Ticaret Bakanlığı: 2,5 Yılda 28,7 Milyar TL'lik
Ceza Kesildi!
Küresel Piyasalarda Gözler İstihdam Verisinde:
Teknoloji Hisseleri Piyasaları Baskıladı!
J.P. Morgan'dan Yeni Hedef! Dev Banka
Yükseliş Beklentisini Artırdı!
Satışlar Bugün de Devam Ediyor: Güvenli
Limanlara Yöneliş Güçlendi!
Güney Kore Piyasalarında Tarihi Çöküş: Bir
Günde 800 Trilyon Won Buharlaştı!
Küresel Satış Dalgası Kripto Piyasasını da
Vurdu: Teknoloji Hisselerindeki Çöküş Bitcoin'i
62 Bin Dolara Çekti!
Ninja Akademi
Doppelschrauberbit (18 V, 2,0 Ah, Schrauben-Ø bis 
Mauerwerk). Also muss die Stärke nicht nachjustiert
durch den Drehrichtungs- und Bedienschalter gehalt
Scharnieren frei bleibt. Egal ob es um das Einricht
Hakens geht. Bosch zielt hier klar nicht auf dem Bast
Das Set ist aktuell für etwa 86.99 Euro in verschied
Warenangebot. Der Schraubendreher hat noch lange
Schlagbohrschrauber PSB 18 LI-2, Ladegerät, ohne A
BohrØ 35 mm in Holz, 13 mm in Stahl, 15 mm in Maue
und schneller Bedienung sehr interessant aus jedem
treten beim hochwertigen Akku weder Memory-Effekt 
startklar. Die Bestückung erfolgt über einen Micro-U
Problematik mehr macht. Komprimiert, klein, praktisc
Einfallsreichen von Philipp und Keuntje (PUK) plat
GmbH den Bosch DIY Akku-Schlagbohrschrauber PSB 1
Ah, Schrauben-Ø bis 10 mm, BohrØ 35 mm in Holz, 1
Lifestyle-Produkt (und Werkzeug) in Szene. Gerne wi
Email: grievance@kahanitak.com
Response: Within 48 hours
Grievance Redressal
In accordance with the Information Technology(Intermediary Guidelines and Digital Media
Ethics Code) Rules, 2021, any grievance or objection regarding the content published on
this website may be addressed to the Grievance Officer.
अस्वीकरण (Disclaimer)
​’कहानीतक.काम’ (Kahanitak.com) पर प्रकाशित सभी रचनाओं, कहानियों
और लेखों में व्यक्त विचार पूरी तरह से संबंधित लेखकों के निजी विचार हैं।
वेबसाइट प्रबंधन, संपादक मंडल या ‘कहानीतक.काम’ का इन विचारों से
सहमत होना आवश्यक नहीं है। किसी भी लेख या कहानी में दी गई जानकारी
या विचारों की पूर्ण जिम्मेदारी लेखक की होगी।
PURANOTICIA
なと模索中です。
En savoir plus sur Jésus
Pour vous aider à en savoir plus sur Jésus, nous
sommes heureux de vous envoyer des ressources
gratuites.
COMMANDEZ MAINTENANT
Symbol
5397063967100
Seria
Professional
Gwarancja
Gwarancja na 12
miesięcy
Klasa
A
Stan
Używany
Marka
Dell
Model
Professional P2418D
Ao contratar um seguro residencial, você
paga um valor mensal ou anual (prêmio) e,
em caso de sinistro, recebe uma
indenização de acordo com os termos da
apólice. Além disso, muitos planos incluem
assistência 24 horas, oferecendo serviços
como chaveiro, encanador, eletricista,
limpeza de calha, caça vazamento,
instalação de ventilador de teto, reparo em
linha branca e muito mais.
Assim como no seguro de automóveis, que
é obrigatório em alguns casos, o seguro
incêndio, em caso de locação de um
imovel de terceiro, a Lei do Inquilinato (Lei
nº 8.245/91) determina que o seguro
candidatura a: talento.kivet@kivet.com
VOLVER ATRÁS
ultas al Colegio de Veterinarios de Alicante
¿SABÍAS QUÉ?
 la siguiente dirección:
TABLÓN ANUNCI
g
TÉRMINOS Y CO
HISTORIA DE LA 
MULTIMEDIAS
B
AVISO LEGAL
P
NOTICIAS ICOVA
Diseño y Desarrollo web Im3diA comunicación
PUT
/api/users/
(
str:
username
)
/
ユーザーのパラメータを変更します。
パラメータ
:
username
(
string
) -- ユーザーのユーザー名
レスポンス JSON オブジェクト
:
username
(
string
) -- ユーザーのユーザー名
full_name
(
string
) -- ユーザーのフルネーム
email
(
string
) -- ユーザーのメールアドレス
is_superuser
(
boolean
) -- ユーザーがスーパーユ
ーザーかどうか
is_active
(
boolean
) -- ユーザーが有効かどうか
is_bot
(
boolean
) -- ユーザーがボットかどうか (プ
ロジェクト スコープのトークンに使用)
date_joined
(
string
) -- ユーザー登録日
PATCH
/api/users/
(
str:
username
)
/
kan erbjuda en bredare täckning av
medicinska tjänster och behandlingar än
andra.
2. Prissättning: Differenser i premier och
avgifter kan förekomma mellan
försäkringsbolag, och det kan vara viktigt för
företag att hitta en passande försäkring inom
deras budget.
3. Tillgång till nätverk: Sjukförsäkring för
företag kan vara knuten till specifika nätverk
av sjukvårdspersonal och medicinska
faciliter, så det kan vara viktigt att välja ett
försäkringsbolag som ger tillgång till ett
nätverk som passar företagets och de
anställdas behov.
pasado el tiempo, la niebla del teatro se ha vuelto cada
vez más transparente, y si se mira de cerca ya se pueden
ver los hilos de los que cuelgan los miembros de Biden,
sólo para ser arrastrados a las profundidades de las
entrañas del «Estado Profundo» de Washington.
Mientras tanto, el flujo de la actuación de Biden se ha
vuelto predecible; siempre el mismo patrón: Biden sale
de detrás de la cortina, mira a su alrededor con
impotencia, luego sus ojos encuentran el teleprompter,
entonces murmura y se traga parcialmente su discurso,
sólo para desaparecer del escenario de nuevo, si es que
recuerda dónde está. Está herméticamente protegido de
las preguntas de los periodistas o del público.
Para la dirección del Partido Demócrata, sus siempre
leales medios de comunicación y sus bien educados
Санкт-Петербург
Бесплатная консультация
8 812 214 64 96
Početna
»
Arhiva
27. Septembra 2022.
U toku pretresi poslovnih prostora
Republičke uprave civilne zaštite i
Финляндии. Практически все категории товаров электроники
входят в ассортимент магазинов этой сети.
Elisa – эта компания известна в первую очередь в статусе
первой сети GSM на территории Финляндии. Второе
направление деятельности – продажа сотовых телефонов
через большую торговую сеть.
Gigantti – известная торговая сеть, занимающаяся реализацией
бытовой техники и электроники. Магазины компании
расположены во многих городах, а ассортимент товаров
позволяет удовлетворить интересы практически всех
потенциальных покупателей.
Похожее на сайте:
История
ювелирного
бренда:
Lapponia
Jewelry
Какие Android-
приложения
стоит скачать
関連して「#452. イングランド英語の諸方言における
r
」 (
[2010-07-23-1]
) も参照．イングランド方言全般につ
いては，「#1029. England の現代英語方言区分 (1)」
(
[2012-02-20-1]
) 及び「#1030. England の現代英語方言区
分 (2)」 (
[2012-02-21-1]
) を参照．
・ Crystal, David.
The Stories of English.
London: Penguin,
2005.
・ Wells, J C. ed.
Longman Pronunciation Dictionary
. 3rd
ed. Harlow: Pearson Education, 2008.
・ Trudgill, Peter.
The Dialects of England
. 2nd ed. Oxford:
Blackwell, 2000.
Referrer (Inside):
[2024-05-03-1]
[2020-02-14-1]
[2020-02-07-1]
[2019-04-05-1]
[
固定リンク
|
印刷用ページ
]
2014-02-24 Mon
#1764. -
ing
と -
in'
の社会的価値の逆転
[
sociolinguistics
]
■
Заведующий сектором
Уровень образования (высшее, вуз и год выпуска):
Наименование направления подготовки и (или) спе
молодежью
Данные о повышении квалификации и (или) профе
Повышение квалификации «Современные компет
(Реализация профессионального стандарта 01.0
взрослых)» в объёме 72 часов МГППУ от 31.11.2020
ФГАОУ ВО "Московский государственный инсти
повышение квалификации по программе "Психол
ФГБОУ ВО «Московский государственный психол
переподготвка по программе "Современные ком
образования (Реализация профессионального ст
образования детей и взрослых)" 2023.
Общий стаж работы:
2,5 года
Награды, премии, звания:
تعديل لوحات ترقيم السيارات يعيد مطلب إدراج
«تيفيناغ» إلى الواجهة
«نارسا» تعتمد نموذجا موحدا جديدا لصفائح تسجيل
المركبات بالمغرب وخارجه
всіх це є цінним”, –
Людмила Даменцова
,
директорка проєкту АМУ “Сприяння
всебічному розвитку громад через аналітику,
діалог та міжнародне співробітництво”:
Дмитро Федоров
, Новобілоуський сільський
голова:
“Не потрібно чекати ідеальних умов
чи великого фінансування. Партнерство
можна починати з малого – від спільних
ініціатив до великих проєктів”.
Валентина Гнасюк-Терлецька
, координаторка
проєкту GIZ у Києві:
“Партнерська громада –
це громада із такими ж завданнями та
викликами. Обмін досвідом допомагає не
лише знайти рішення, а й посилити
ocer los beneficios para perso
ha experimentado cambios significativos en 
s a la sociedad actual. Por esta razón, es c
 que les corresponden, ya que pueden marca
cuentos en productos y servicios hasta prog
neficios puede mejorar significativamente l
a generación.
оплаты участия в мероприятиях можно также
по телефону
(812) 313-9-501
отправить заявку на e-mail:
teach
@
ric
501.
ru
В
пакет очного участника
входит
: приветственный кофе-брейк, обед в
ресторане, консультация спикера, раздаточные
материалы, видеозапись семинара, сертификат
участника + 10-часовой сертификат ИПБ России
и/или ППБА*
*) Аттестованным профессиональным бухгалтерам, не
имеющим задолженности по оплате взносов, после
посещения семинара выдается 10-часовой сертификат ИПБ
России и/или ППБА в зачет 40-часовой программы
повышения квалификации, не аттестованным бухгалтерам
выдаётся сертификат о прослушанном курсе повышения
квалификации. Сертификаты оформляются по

□ □ □ □ □

Your instructions ▸
Please give back the records exactly as written, beginning at the first line and including the line that holds "BohrØ 35 mm in Holz, 13" as the last.

Task answer ▸
Ticaret Bakanlığı: 2,5 Yılda 28,7 Milyar TL'lik
Ceza Kesildi!
Küresel Piyasalarda Gözler İstihdam Verisinde:
Teknoloji Hisseleri Piyasaları Baskıladı!
J.P. Morgan'dan Yeni Hedef! Dev Banka
Yükseliş Beklentisini Artırdı!
Satışlar Bugün de Devam Ediyor: Güvenli
Limanlara Yöneliş Güçlendi!
Güney Kore Piyasalarında Tarihi Çöküş: Bir
Günde 800 Trilyon Won Buharlaştı!
Küresel Satış Dalgası Kripto Piyasasını da
Vurdu: Teknoloji Hisselerindeki Çöküş Bitcoin'i
62 Bin Dolara Çekti!
Ninja Akademi
Doppelschrauberbit (18 V, 2,0 Ah, Schrauben-Ø bis 
Mauerwerk). Also muss die Stärke nicht nachjustiert
durch den Drehrichtungs- und Bedienschalter gehalt
Scharnieren frei bleibt. Egal ob es um das Einricht
Hakens geht. Bosch zielt hier klar nicht auf dem Bast
Das Set ist aktuell für etwa 86.99 Euro in verschied
Warenangebot. Der Schraubendreher hat noch lange
Schlagbohrschrauber PSB 18 LI-2, Ladegerät, ohne A
BohrØ 35 mm in Holz, 13 mm in Stahl, 15 mm in Maue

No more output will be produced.